Silhouette plots can help to visually assess the quality of the analysis and help choose a number of clusters for a given data set. The red dotted line shows the mean silhouette value and each bar represents a data point. If most points in each cluster have an index around or higher than mean silhouette, the number of clusters is chosen well.

# silhouette plot allows to visually inspect the quality of clustering
task = TaskClust$new("iris", iris[-5])
learner = lrn("clust.kmeans")
learner$param_set$values = list(centers = 5L)
learner$train(task)
prediction = learner$predict(task)
autoplot(prediction, task, type = "sil")

The plot shows that all points in cluster 5 and almost all points in clusters 4, 2 and 1 are below average silhouette index. This means that a lot of observations lie either on the border of clusters or are likely assigned to the wrong cluster.

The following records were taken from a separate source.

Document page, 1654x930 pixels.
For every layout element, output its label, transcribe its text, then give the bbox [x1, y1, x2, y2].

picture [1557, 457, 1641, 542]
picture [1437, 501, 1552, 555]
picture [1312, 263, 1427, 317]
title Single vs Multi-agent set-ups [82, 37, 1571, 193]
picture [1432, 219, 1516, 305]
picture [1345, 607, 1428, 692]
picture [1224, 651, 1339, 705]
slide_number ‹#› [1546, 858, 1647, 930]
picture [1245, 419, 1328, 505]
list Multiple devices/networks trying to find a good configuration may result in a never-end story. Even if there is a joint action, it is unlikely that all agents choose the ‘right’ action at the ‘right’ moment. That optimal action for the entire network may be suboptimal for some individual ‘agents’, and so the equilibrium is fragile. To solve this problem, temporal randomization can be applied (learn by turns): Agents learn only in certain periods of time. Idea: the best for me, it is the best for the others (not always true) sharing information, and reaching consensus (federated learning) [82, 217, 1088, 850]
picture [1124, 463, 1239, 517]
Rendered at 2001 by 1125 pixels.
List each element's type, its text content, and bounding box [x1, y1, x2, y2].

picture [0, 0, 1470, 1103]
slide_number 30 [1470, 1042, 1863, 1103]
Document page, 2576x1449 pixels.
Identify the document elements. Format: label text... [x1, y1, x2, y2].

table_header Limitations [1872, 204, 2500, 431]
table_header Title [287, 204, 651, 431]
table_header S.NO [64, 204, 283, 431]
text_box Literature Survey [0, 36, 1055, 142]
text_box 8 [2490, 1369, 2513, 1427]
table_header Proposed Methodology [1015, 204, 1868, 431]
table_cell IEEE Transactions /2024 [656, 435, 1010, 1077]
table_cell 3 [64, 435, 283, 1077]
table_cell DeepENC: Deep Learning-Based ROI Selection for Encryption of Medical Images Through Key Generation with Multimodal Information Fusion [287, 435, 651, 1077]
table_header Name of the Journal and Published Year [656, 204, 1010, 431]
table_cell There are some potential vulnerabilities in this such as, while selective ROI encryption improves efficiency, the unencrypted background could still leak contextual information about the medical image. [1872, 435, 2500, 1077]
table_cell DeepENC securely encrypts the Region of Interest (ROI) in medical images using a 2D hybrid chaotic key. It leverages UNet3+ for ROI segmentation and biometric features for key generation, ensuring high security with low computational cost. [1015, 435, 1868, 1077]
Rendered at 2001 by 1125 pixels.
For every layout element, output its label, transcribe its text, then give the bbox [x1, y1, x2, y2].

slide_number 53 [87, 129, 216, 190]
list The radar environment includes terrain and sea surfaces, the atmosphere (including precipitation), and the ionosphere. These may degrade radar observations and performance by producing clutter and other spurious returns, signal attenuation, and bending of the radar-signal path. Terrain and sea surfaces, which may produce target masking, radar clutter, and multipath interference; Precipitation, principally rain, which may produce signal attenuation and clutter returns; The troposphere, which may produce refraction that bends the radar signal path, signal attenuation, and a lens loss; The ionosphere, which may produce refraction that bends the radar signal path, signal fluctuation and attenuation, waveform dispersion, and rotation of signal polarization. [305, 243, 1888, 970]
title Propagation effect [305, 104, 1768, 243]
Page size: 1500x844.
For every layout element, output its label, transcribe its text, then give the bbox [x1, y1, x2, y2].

learner = lrn("clust.kmeans")
learner$param_set$values = list(centers = 2L)
learner$train(task)
prediction = learner$predict(task)
autoplot(prediction, task, type = "sil")

Setting the number of centers to two improves both average silhouette score as well as overall quality of clustering because almost all points in cluster 1 are higher than and a lot of points in cluster 2 are close to mean silhouette. Hence, having two centers might be a better choice for the number of clusters.